47 at 12. Given that the plaintiff is pro se, and given that he now has the
benefit of additional discovery, the court will allow the plaintiff, if he so
chooses, to file an amended complaint that names the defendants who were
personally involved in the alleged violations of his constitutional rights. He
must file an amended complaint on or before February 10, 2017. If the
plaintiff does not file an amended complaint by the deadline, the court will
dismiss his lawsuit.
If the plaintiff decides to file an amended complaint, he must use the
enclosed form, and it must bear the docket number assigned to this case and
be labeled “Amended Complaint.” The amended complaint takes the place of
the prior complaint and must be complete in itself without reference to the
original complaint. See Duda v. Bd. of Educ. of Franklin Park Pub. Sch. Dist.
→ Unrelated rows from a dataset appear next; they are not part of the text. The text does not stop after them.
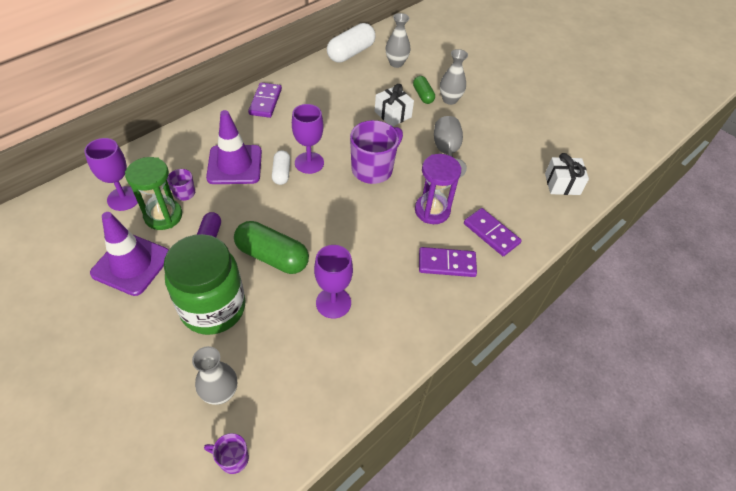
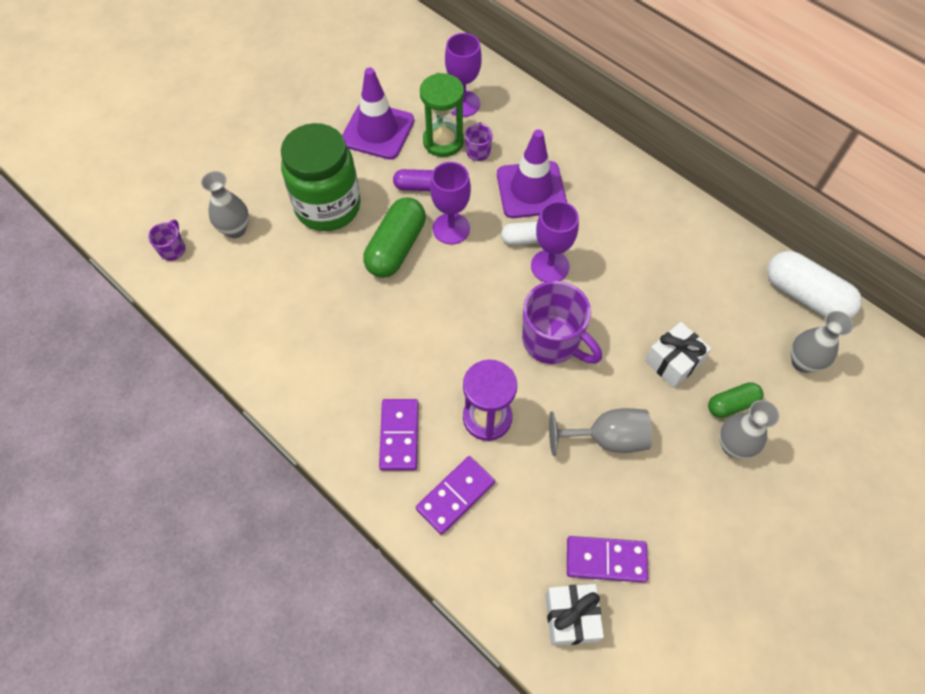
camera: 90 degrees right, 10 degrees up
purple domino [248,82,282,118] -> purple domino moved to [567,536,648,583]
purple goblet [314,245,353,318] -> purple goblet moved to [430,162,471,245]

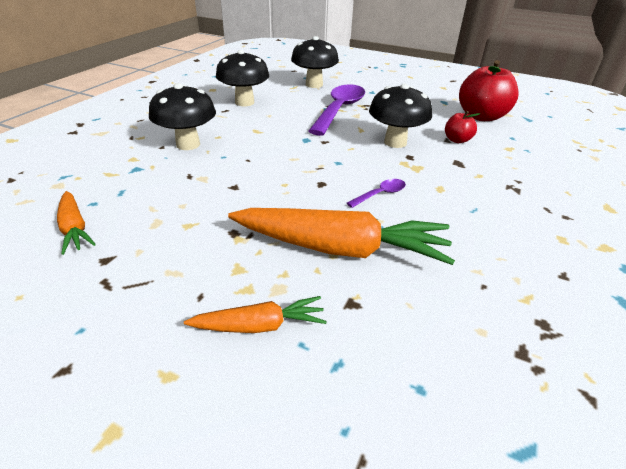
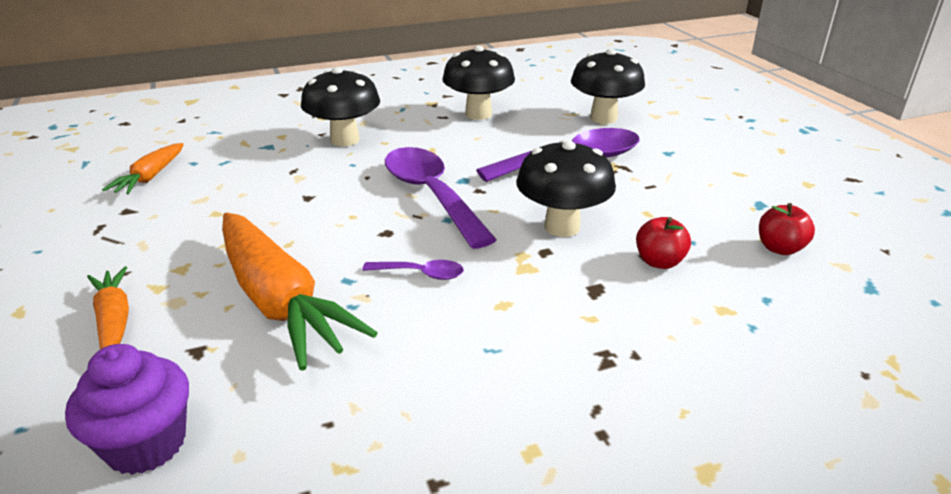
camera: 45 degrees right, 5 degrees down
orange carrot [184,296,327,333] -> orange carrot turned 150 degrees counterclockwise [87,267,129,350]
red apple [459,60,519,121] -> red apple [759,203,815,255], size x0.50
none -> purple cupcake [65,344,189,475]
none -> purple spoon [385,147,497,249]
No. 84, 133 F.3d 1054, 1056-57 (7th Cir. 1998). In Duda, the appellate court
emphasized that in such instances, the “prior pleading is in effect withdrawn
as to all matters not restated in the amended pleading[.]” Id. at 1057 (citation
omitted). If the plaintiff files an amended complaint, the court will screen it
pursuant to 28 U.S.C. §1915A.
The court ORDERS that the plaintiff’s motion for summary judgment is
DENIED. Dkt. No. 43.
The court further ORDERS that the defendants’ motion for summary
judgment is GRANTED. Dkt. No. 46.
The court also ORDERS that, if the plaintiff wants to file an amended
complaint, he must do so on or before February 10, 2017. If the plaintiff does
not file an amended complaint by the deadline, the court will dismiss his
lawsuit without further notice or hearing based on the plaintiff’s failure to
diligently pursue his claims. See Civil L.R. 41(c).
The clerk of court will mail the plaintiff a blank prisoner complaint form
along with a copy of this order.
Dated in Milwaukee, Wisconsin this 29th day of December, 2016.